De là où ils se trouvaient, ils pouvaient voir comment les autres se débrouillaient. Et Emma réalisa bien vite qu'elle n'avait aucune idée sur la façon dont elle pourrait les aider à franchir le pas de la porte sans être suivis par les zombies. Si elle les rejoignait, ils seraient quatre à être bloqués. Les zombies continuaient d'arriver, ils ne parviendraient jamais à tous les éliminer. Chaque seconde perdue à réfléchir augmentait les chances des zombies à attraper l'un des survivants.
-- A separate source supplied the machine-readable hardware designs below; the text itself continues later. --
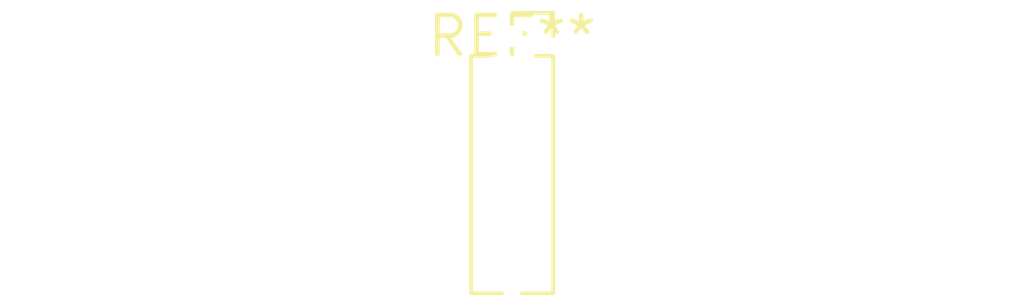
<source format=kicad_pcb>
(kicad_pcb (version 20240108) (generator pcbnew)

  (general
    (thickness 1.6)
  )

  (paper "A4")
  (layers
    (0 "F.Cu" signal)
    (31 "B.Cu" signal)
    (32 "B.Adhes" user "B.Adhesive")
    (33 "F.Adhes" user "F.Adhesive")
    (34 "B.Paste" user)
    (35 "F.Paste" user)
    (36 "B.SilkS" user "B.Silkscreen")
    (37 "F.SilkS" user "F.Silkscreen")
    (38 "B.Mask" user)
    (39 "F.Mask" user)
    (40 "Dwgs.User" user "User.Drawings")
    (41 "Cmts.User" user "User.Comments")
    (42 "Eco1.User" user "User.Eco1")
    (43 "Eco2.User" user "User.Eco2")
    (44 "Edge.Cuts" user)
    (45 "Margin" user)
    (46 "B.CrtYd" user "B.Courtyard")
    (47 "F.CrtYd" user "F.Courtyard")
    (48 "B.Fab" user)
    (49 "F.Fab" user)
    (50 "User.1" user)
    (51 "User.2" user)
    (52 "User.3" user)
    (53 "User.4" user)
    (54 "User.5" user)
    (55 "User.6" user)
    (56 "User.7" user)
    (57 "User.8" user)
    (58 "User.9" user)
  )

  (setup
    (pad_to_mask_clearance 0)
    (pcbplotparams
      (layerselection 0x00010fc_ffffffff)
      (plot_on_all_layers_selection 0x0000000_00000000)
      (disableapertmacros false)
      (usegerberextensions false)
      (usegerberattributes false)
      (usegerberadvancedattributes false)
      (creategerberjobfile false)
      (dashed_line_dash_ratio 12.000000)
      (dashed_line_gap_ratio 3.000000)
      (svgprecision 4)
      (plotframeref false)
      (viasonmask false)
      (mode 1)
      (useauxorigin false)
      (hpglpennumber 1)
      (hpglpenspeed 20)
      (hpglpendiameter 15.000000)
      (dxfpolygonmode false)
      (dxfimperialunits false)
      (dxfusepcbnewfont false)
      (psnegative false)
      (psa4output false)
      (plotreference false)
      (plotvalue false)
      (plotinvisibletext false)
      (sketchpadsonfab false)
      (subtractmaskfromsilk false)
      (outputformat 1)
      (mirror false)
      (drillshape 1)
      (scaleselection 1)
      (outputdirectory "")
    )
  )

  (net 0 "")

  (footprint "PinSocket_1x07_P1.27mm_Vertical" (layer "F.Cu") (at 0 0))

)

</source>
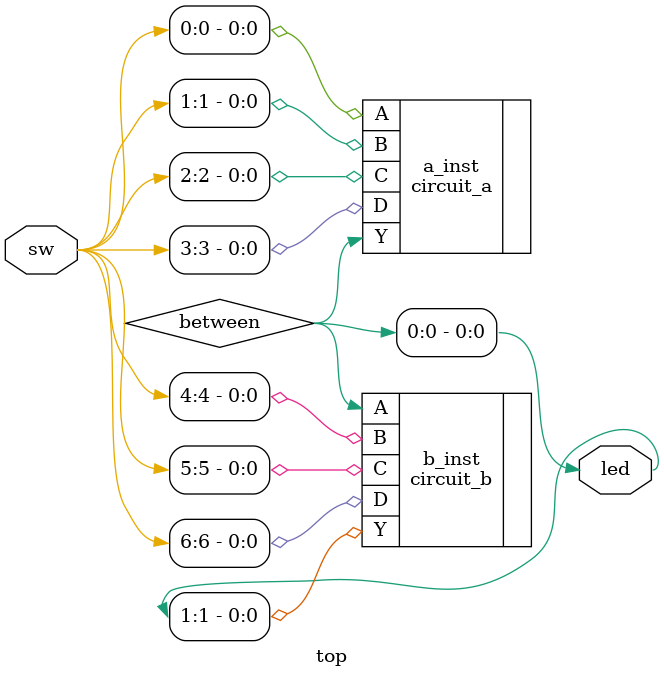
<source format=v>
module top(
    input [6:0] sw,
    output [1:0] led
);
    wire between;
    circuit_a a_inst(
        .A(sw[0]),
        .B(sw[1]),
        .C(sw[2]),
        .D(sw[3]),
        .Y(between)
    );	

    assign led[0] = between;

    circuit_b b_inst(
        .A(between),
        .B(sw[4]),
        .C(sw[5]),
        .D(sw[6]),
        .Y(led[1])
    );

endmodule
</source>
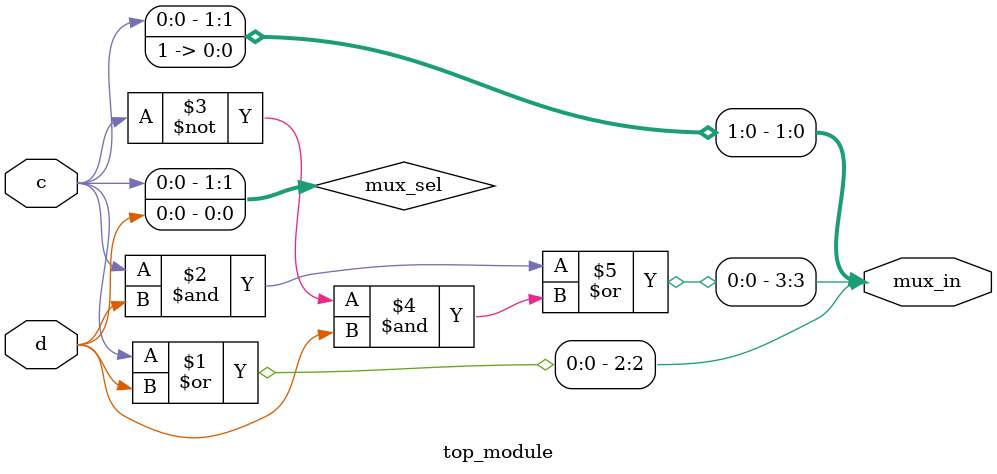
<source format=sv>
module top_module (
    input c,
    input d,
    output [3:0] mux_in
);

    wire [1:0] mux_sel;
    assign mux_sel = {c, d};

    assign mux_in[0] = 1'b1;
    assign mux_in[1] = c;
    assign mux_in[2] = c | d;
    assign mux_in[3] = (c & d) | (~c & d);

endmodule

</source>
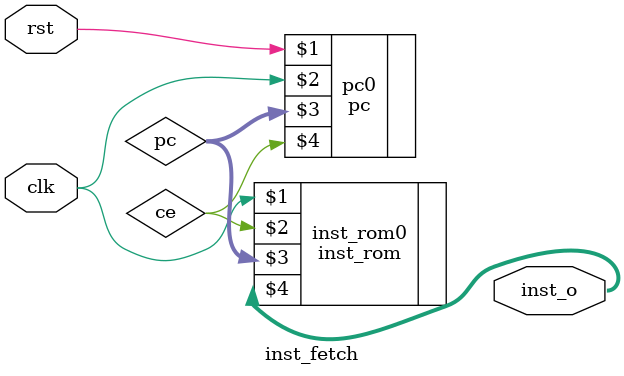
<source format=v>
`timescale 1ns / 1ps

module inst_fetch(
    input wire rst,clk,
    output wire[31:0] inst_o
    );
    wire[31:0] pc;
    wire ce;
    
    pc pc0(rst,clk,pc,ce);
    inst_rom inst_rom0(clk,ce,pc,inst_o);
    //rom rom_0(pc[31:2],ce,inst_o);
endmodule

</source>
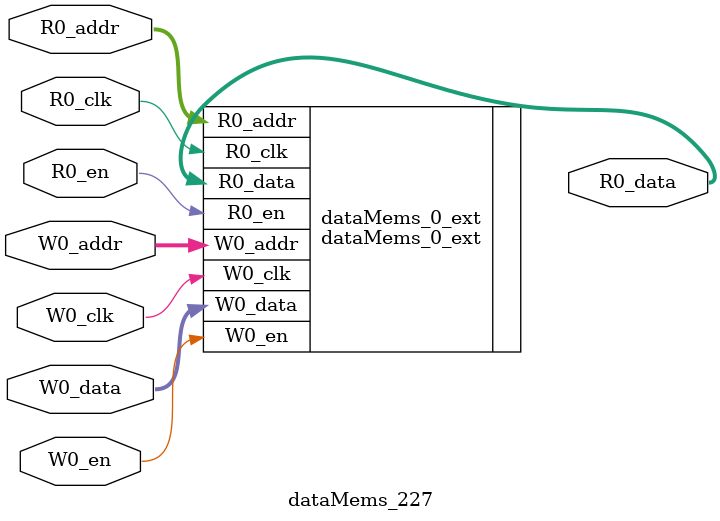
<source format=sv>
`ifndef RANDOMIZE
  `ifdef RANDOMIZE_REG_INIT
    `define RANDOMIZE
  `endif // RANDOMIZE_REG_INIT
`endif // not def RANDOMIZE
`ifndef RANDOMIZE
  `ifdef RANDOMIZE_MEM_INIT
    `define RANDOMIZE
  `endif // RANDOMIZE_MEM_INIT
`endif // not def RANDOMIZE

`ifndef RANDOM
  `define RANDOM $random
`endif // not def RANDOM

// Users can define 'PRINTF_COND' to add an extra gate to prints.
`ifndef PRINTF_COND_
  `ifdef PRINTF_COND
    `define PRINTF_COND_ (`PRINTF_COND)
  `else  // PRINTF_COND
    `define PRINTF_COND_ 1
  `endif // PRINTF_COND
`endif // not def PRINTF_COND_

// Users can define 'ASSERT_VERBOSE_COND' to add an extra gate to assert error printing.
`ifndef ASSERT_VERBOSE_COND_
  `ifdef ASSERT_VERBOSE_COND
    `define ASSERT_VERBOSE_COND_ (`ASSERT_VERBOSE_COND)
  `else  // ASSERT_VERBOSE_COND
    `define ASSERT_VERBOSE_COND_ 1
  `endif // ASSERT_VERBOSE_COND
`endif // not def ASSERT_VERBOSE_COND_

// Users can define 'STOP_COND' to add an extra gate to stop conditions.
`ifndef STOP_COND_
  `ifdef STOP_COND
    `define STOP_COND_ (`STOP_COND)
  `else  // STOP_COND
    `define STOP_COND_ 1
  `endif // STOP_COND
`endif // not def STOP_COND_

// Users can define INIT_RANDOM as general code that gets injected into the
// initializer block for modules with registers.
`ifndef INIT_RANDOM
  `define INIT_RANDOM
`endif // not def INIT_RANDOM

// If using random initialization, you can also define RANDOMIZE_DELAY to
// customize the delay used, otherwise 0.002 is used.
`ifndef RANDOMIZE_DELAY
  `define RANDOMIZE_DELAY 0.002
`endif // not def RANDOMIZE_DELAY

// Define INIT_RANDOM_PROLOG_ for use in our modules below.
`ifndef INIT_RANDOM_PROLOG_
  `ifdef RANDOMIZE
    `ifdef VERILATOR
      `define INIT_RANDOM_PROLOG_ `INIT_RANDOM
    `else  // VERILATOR
      `define INIT_RANDOM_PROLOG_ `INIT_RANDOM #`RANDOMIZE_DELAY begin end
    `endif // VERILATOR
  `else  // RANDOMIZE
    `define INIT_RANDOM_PROLOG_
  `endif // RANDOMIZE
`endif // not def INIT_RANDOM_PROLOG_

// Include register initializers in init blocks unless synthesis is set
`ifndef SYNTHESIS
  `ifndef ENABLE_INITIAL_REG_
    `define ENABLE_INITIAL_REG_
  `endif // not def ENABLE_INITIAL_REG_
`endif // not def SYNTHESIS

// Include rmemory initializers in init blocks unless synthesis is set
`ifndef SYNTHESIS
  `ifndef ENABLE_INITIAL_MEM_
    `define ENABLE_INITIAL_MEM_
  `endif // not def ENABLE_INITIAL_MEM_
`endif // not def SYNTHESIS

module dataMems_227(	// @[generators/ara/src/main/scala/UnsafeAXI4ToTL.scala:365:62]
  input  [4:0]   R0_addr,
  input          R0_en,
  input          R0_clk,
  output [130:0] R0_data,
  input  [4:0]   W0_addr,
  input          W0_en,
  input          W0_clk,
  input  [130:0] W0_data
);

  dataMems_0_ext dataMems_0_ext (	// @[generators/ara/src/main/scala/UnsafeAXI4ToTL.scala:365:62]
    .R0_addr (R0_addr),
    .R0_en   (R0_en),
    .R0_clk  (R0_clk),
    .R0_data (R0_data),
    .W0_addr (W0_addr),
    .W0_en   (W0_en),
    .W0_clk  (W0_clk),
    .W0_data (W0_data)
  );
endmodule


</source>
– Est-ce que la porte est ouverte ? cria Audrey.

Martin plissa les yeux, faisant frémir Emma d'angoisse. Il avait vraiment prévu de les abandonner ! La jeune femme attrapa fermement sa batte et redressa les épaules.

– La porte est ouverte ! répondit-elle, défiant Martin de la contredire.

Mais celui-ci haussa les épaules, comme s'il s'en fichait. Des paroles furent échangées entre Audrey, l'auteur, et Nora, et ils commencèrent à reculer en direction de la porte. Un pas, un rang de zombies exterminé, un autre pas, un autre zombie.

– Préparez-vous à refermer la porte, lança Audrey en plantant son balai dans l'œil d'une créature.

Martin se plaça de manière à laisser passer les survivants tout en ayant accès à la poignée. Ça allait se jouer à la seconde près. À quelques centimètres de la liberté, Nora fit un pas de plus en arrière et trouva la sécurité de la cage d'escaliers, pendant que l'auteur et Audrey refermait les rangs. La libraire était en nage, et ses bras tremblaient tellement qu'elle en lâcha le tabouret. Ce fut au tour d'Audrey de passer la porte. L'auteur était désormais seul face à la horde de zombies, mais étant pratiquement dans l'encadrement de la porte, la portée des morts-vivants était limitée.

Emma se dit qu'avec l'allonge de sa batte, elle pourrait jeter au sol toute la première rangée de zombies pour permettre à l'auteur de sauver sa peau. Puis elle se rappela qu'elle était loin d'être capable d'une telle chose, alors elle se tordit les doigts pendant que les autres travaillaient à leur survie à tous. Les grognements étaient proches, et elle entendait distinctement les claquements de mâchoire dans le vide.

Perrine se mit à gémir. Emma se précipita à son côté, et la retint de justesse avant qu'elle ne s'affaisse complètement sur le sol. Elle était brûlante de fièvre, et un liquide blanchâtre souillait la commissure de ses lèvres. Emma jeta un œil à sa blessure et eut un haut-le-cœur. Une odeur infecte s'en échappait, accompagnée par un épais pus couleur de lait caillé qui suintait. Les traces de dents étaient bien visibles et étaient toutes boursouflées. Des lignes rouges et bleues striaient les contours de la blessure et semblaient continuer de part et d'autre de la jambe. Ce n'était pas bon signe.

Soudain, Perrine se mit à vomir. Elle éclaboussa le sol devant elle, le jeans d'Emma, et fit crier Audrey de dégoût quand elle en reçut sur le visage. Perrine cracha une dernière fois, et tomba dans les pommes.

– Qu'est-ce que..., murmura Nora.

Emma se rendit compte que la porte avait finalement été fermée. L'auteur était là, exténué mais bien vivant, et elle sentit une bouffée de soulagement l'envahir. Audrey s'était agenouillée devant son amie juste avant qu'elle ne se mette à vomir, et elle était tellement angoissée de voir l'état de Perrine qu'elle ne s'était pas encore nettoyé le visage.

– Sa blessure empire de minute en minute, dit Emma.

– Mais ce n'est pas possible ! L'infection ne devrait pas se propager aussi rapidement !

Audrey luttait pour conserver son calme. Elle savait depuis le départ que son amie était condamnée. Elle avait vu et lu trop d'œuvres de zombies pour ne pas comprendre qu'une morsure signait un arrêt de mort. Ou de non-mort, en l'occurrence. Cela ne l'empêchait d'espérer avec ferveur que la réalité n'allait pas rejoindre la fiction pour chaque point de détail.

– Il faut qu'on se rende au commissariat, annonça l'auteur. Ils ont peut-être des médecins, là-bas.